AZF, Tchernobyl, la vache folle, ou le scandale de l’amiante ont bien montré que l’introduction d’une technologie industrielle dans une société humaine pouvait produire des effets très proches ou très lointains, envers des personnes qui n’étaient pas prêtes à les accepter. La dimension universelle des enjeux ne fait plus aujourd’hui aucun doute.
Bien souvent, les experts techniciens ont soutenu la détermination des industriels et des pouvoirs publics en rassurant les usagers-citoyens sur l’innocuité des produits ou des procédés utilisés.
Cette convergence des discours est passée très souvent pour une manifestation de la vérité. Dans le courant de la dernière décennie, elle est apparue de plus en plus pour ce qu’elle est, c’est à dire une manifestation de la convergence des intérêts. Un petit nombre de personnes désignées comme responsables influencent la décision de façon plus importante qu’un grand nombre de personnes désignées comme mal informées. Et ce petit groupe maîtrise la forme de la consultation. Le moyen utilisé est la stricte limitation des contours du débat à la seule question technique. Un peu comme si lors de discussions de la préparation d’un repas seuls les chimistes avaient la parole au prétexte qu’ils sont les seuls à connaître la totalité des réactions qui se produisent entre les aliments dans les casseroles. Un repas, surtout s’il est pris en commun est bien autre chose qu’une somme d’échanges d’électrons.

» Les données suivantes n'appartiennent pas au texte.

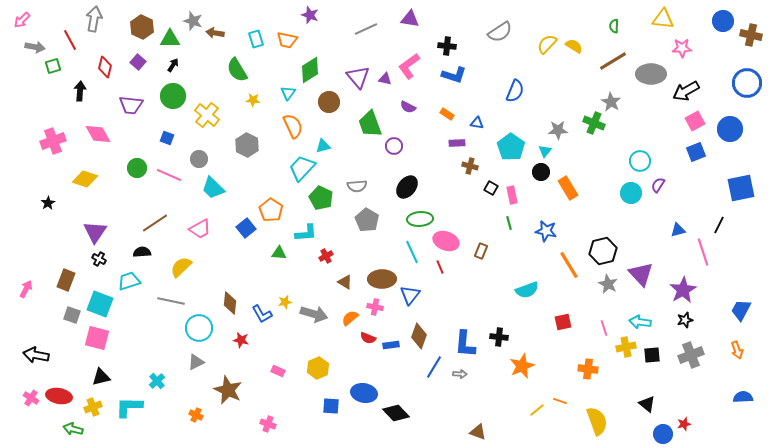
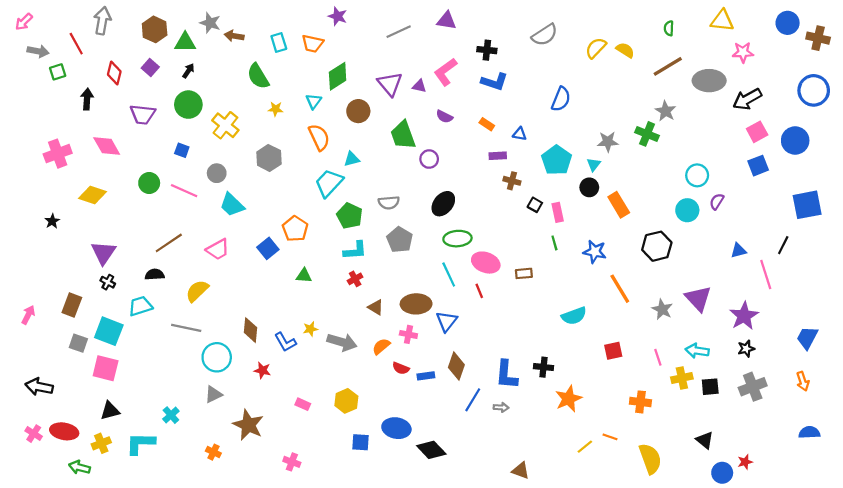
cyan L-shape: (306, 233) -> (355, 251), moved
brown rectangle: (481, 251) -> (524, 273), turned 63
black hexagon: (603, 251) -> (657, 246), moved

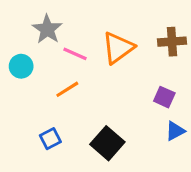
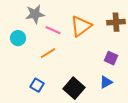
gray star: (47, 29) -> (35, 14), turned 30
blue triangle: (175, 131) -> (106, 82), moved
blue square: (50, 139) -> (37, 85), turned -32

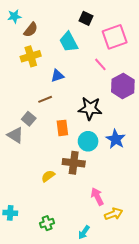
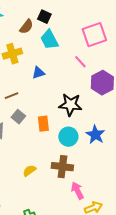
black square: (86, 18) -> (44, 17), moved
brown semicircle: (31, 30) -> (26, 27), moved
brown line: (45, 99) -> (11, 96), moved
gray square: (29, 119) -> (18, 117), moved
brown cross: (74, 163) -> (62, 167), moved

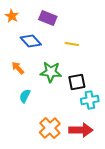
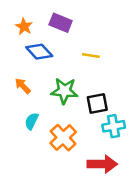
orange star: (12, 16) -> (24, 26), moved
orange cross: (50, 128) -> (63, 138), moved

Nous sommes à un moment de notre histoire où les liens entre industrie et société doivent être mis à plat.
N’importe lequel d’entre nous est le meilleur expert mondial de la qualité de sa vie privée. Ce qui n’empêche personne d’expliquer à qui que ce soit d’autre ce qui lui semble être un bon changement possible pour améliorer sa qualité de vie. Mais cela interdit formellement à quiconque de décider quel bon changement va se produire dans la vie de l’autre. Un menu proposé ne soulève aucun problème, un menu imposé, même au nom d’une soi-disant rationalité, provoque de graves aigreurs. L’histoire ancienne comme plus récente regorge de personnages qui ont voulu faire le bonheur de ceux qui n’avaient rien demandé.
Aujourd’hui, on nous propose de participer à une réflexion sur le futur de l’industrie. Cette occasion est unique et elle est sans doute le dédouanement politique de l’explosion d’AZF. La probabilité d’être entendus est faible, mais elle paraît exister. Nous le verrons. En tous cas, si l’avenir des débats sur les risques industriels peut avoir une chance d’être sérieux c’est au terme d’une profonde transformation des pratiques et des mentalités, comme par exemple :
- Neutralité réelle des pouvoirs publics.
- Acceptation par les industriels du point de vue "Humain d’abord, économique ensuite".
- Sincérité des expertises techniques, avec examen des différents impacts sociaux, culturels, sanitaires, économiques, environnementaux, psychologiques...
- Diffusion très large dans le public des expertises écrites, dessinées, ou filmées dans un langage compréhensible par tous.
- Egalité de poids entre une voix d’industriel et une voix d’habitant.
- Pour l’implantation d’une industrie, contrat précaire, renouvelable de façon explicite entre les pouvoirs publics, l’industriel et les habitants.
Et il faudra leur dire...
* Le titre est emprunté à Pablo Neruda.